Instructions to follow: Copy out the listing word for word, starting with its first line and going on through the line that contains "scientific name: Vateria indica", including that line.
━━━━━━━━━━━━━━━━━━━━
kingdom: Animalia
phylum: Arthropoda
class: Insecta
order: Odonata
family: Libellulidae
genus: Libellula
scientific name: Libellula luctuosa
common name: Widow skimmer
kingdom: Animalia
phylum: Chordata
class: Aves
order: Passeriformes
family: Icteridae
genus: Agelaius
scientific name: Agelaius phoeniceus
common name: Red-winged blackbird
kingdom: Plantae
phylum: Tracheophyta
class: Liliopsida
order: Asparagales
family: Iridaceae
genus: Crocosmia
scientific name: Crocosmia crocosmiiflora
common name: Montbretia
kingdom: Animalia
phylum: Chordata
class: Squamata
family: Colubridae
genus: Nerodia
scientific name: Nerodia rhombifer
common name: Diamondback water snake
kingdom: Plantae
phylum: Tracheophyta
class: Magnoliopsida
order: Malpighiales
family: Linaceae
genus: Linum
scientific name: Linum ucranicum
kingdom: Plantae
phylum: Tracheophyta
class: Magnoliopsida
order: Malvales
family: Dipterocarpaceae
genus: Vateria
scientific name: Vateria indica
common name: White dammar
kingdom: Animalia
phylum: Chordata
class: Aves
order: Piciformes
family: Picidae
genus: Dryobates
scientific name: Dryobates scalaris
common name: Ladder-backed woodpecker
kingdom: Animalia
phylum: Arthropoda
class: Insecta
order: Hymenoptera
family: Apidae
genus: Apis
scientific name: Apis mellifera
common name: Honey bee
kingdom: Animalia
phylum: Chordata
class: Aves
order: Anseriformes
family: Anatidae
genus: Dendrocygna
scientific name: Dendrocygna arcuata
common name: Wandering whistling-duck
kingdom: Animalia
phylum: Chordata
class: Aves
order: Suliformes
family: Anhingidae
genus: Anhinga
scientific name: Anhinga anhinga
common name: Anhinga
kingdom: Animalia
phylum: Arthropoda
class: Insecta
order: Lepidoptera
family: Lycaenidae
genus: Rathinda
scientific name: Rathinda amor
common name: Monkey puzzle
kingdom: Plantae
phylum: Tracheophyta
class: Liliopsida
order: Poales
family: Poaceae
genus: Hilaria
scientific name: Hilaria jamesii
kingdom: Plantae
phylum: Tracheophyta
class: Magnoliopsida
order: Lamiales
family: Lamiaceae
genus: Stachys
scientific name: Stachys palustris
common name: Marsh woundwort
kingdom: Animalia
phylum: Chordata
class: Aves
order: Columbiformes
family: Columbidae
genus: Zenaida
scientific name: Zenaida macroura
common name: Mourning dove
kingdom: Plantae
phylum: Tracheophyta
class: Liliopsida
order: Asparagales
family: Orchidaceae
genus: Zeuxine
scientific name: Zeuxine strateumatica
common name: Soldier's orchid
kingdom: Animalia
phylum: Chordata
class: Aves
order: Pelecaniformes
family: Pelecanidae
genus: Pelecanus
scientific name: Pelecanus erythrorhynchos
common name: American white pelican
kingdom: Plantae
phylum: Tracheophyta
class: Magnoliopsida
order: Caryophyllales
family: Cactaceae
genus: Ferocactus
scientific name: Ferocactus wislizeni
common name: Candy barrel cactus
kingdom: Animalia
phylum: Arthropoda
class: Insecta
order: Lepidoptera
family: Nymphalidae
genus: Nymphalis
━━━━━━━━━━━━━━━━━━━━
Correct answer:
kingdom: Animalia
phylum: Arthropoda
class: Insecta
order: Odonata
family: Libellulidae
genus: Libellula
scientific name: Libellula luctuosa
common name: Widow skimmer
kingdom: Animalia
phylum: Chordata
class: Aves
order: Passeriformes
family: Icteridae
genus: Agelaius
scientific name: Agelaius phoeniceus
common name: Red-winged blackbird
kingdom: Plantae
phylum: Tracheophyta
class: Liliopsida
order: Asparagales
family: Iridaceae
genus: Crocosmia
scientific name: Crocosmia crocosmiiflora
common name: Montbretia
kingdom: Animalia
phylum: Chordata
class: Squamata
family: Colubridae
genus: Nerodia
scientific name: Nerodia rhombifer
common name: Diamondback water snake
kingdom: Plantae
phylum: Tracheophyta
class: Magnoliopsida
order: Malpighiales
family: Linaceae
genus: Linum
scientific name: Linum ucranicum
kingdom: Plantae
phylum: Tracheophyta
class: Magnoliopsida
order: Malvales
family: Dipterocarpaceae
genus: Vateria
scientific name: Vateria indica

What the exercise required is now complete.